Rarely does a couple consider marriage counseling for a relationship tune-up.
Instead, couples call a marriage counselor when there is a relationship breakdown.
Emotions usually are running very high by the time a couple calls to schedule marriage counseling. The intensity of emotions and high levels of stress result in couples having many expectations about what marriage counseling can do and cannot do.
Marriage Counseling – Wrong Expectations
MY counselor will be on my side.
When a couple finally goes to marriage counseling emotions are intense. Each partner desperately wants the counselor to validate their sadness or anger. The expectation is that the marriage counselor will take sides, specifically their side. It seems so obvious to you that you are right and your partner is wrong. Right? Not so fast. A marriage counselor should try to remain unbiased and view the relationship as the client. This perspective is different than individual therapy in which the individual is the client. Don’t expect an “us” (me and my counselor) against him/her stance. If your counselor is doing her job, the session will not be biased. Being unbiased should not be confused with the marriage counselor accepting or condoning harmful or abusive behaviors.

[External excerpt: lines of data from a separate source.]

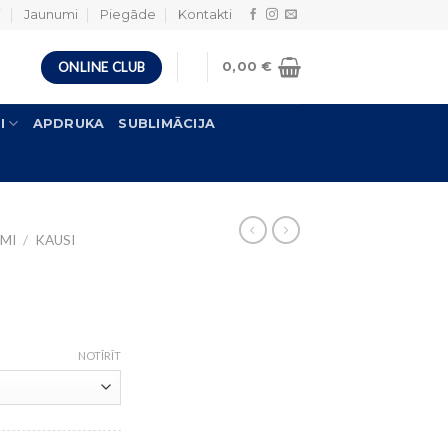
i
Jaunumi
Piegāde
Kontakti
ONLINE CLUB
0,00
€
I
APDRUKA
SUBLIMĀCIJA
MI
/
KAUSI
NOTĪRĪT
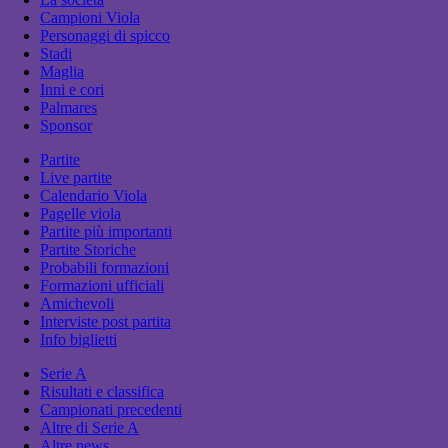
Campioni Viola
Personaggi di spicco
Stadi
Maglia
Inni e cori
Palmares
Sponsor
Partite
Live partite
Calendario Viola
Pagelle viola
Partite più importanti
Partite Storiche
Probabili formazioni
Formazioni ufficiali
Amichevoli
Interviste post partita
Info biglietti
Serie A
Risultati e classifica
Campionati precedenti
Altre di Serie A
Altre news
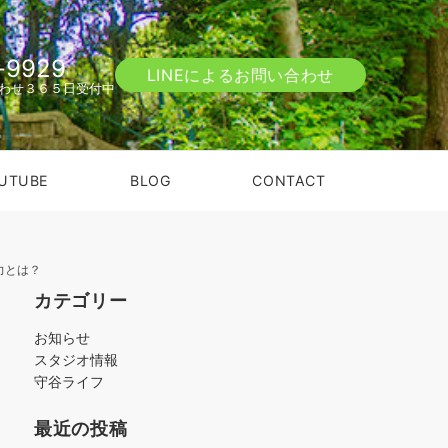
-9929
LINEによるお問い合わせ
わせ３６５日受付中
UTUBE
BLOG
CONTACT
力とは？
カテゴリー
お知らせ
スタジオ情報
守谷ライフ
最近の投稿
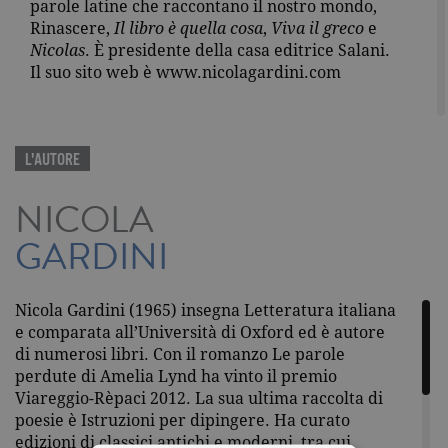
parole latine che raccontano il nostro mondo,
Rinascere,
Il libro è quella cosa
,
Viva il greco
e
Nicolas
. È presidente della casa editrice Salani.
Il suo sito web è www.nicolagardini.com
L'AUTORE
NICOLA
GARDINI
Nicola Gardini (1965) insegna Letteratura italiana
e comparata all’Università di Oxford ed è autore
di numerosi libri. Con il romanzo Le parole
perdute di Amelia Lynd ha vinto il premio
Viareggio-Rèpaci 2012. La sua ultima raccolta di
poesie è Istruzioni per dipingere. Ha curato
edizioni di classici antichi e moderni, tra cui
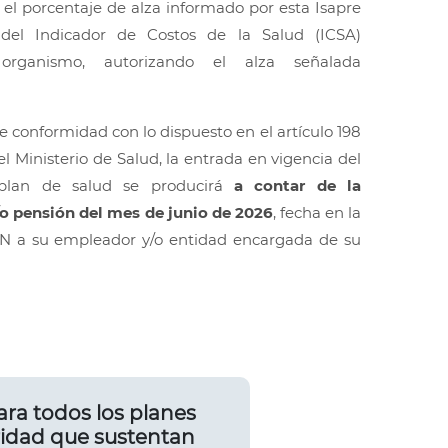
el porcentaje de alza informado por esta Isapre
del Indicador de Costos de la Salud (ICSA)
organismo, autorizando el alza señalada
 conformidad con lo dispuesto en el artículo 198
el Ministerio de Salud, la entrada en vigencia del
plan de salud se producirá
a contar de la
/o pensión del mes de junio de 2026
, fecha en la
FUN a su empleador y/o entidad encargada de su
ara todos los planes
aridad que sustentan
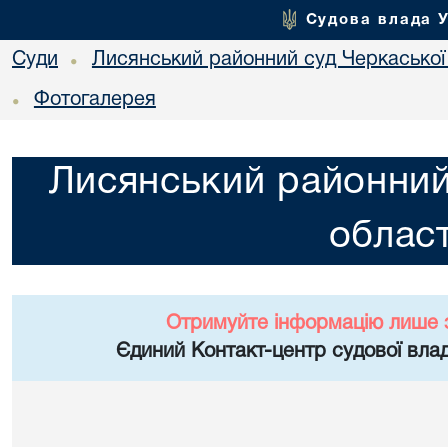
Судова влада 
Суди
Лисянський районний суд Черкаської 
•
Фотогалерея
•
Лисянський районний
област
Отримуйте інформацію лише 
Єдиний Контакт-центр судової влад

It is not uncommon for a partner to come to a marriage counseling “holding a secret”. The most common secret in my practice is undisclosed affairs. During an individual session the secret is disclosed. The disclosure puts the counselor in a tough position. You know and one partner knows a secret, but the other partner is still in the dark. What to do? Should the counselor break the confidentiality of the secret holder? Or continue doing therapy and try to dance around the elephant in the room? Most marriage counselors have a Secrets Policy. My policy is not to hold secrets. Despite reviewing my secret policy before every intake session, once or twice a year, a client will disclose a secret during an individual session. My policy, when this happens is to terminate with the couple. The partner who disclosed the secret is charged with telling her partner of the termination.
My marriage cant be saved.
Please don’t make this assumption. I have seen couples do amazing work and repair marriages that by all counts seemed irreparable. I am not sure, exactly, why some couples are able to repair their marriages while others are not. But couples that turn a marriage around have a few common traits. One trait is that they are engaged. They put forth a good deal of effort to do their homework. An example of homework is to improve communications skills, or setting healthy boundaries. Another trait is a willingness to see your own flaws. Couples must accept that they may not be right about everything. A common “aha moment” in marriage counseling that really shifts the relationship is when a partner realizes that a core perception or belief that they had about their partner, themselves, or the relationship is wrong.
My marriage can be saved
Sometimes a marriage cannot be saved. If one partner has decided that they want a divorce or separation, they have the right to make this choice. Not always, but often, in this case the partner has secured other living arrangements. A marriage counselor can be helpful pre-separation, particularly when children are involved. You can like your partner or not. But if you have children with another person, you are locked in to their lives until “death do you part” to a greater or lesser extent. It is also important to know that your well being, and your spouse’s well being is directly tied to your children’s well being. The point being, there are good reasons why you and your partner should try to be the best of friends after a divorce.
The Origins of Marriage Counseling Rules
The rules and laws that frame your work with a marriage counselor originate from three sources. I always review the rules during the first intake session with couples. I think it is a good practice and it helps to ensure that there are no misconceptions on what to expect.
- State government. State laws pertain to issues such as mandated reported, or under what conditions a marriage counselor must break confidentiality of the client to ensure safety of vulnerable populations such as children.
- Licencing boards A second set of rules comes from the board that administers the rules/regulations of the counselor. In Georgia, the Composite Board of counselors, social workers and family therapist is the administrator.
- Individual therapist also abide by specific rules that are formed by her training and theoretical perspective.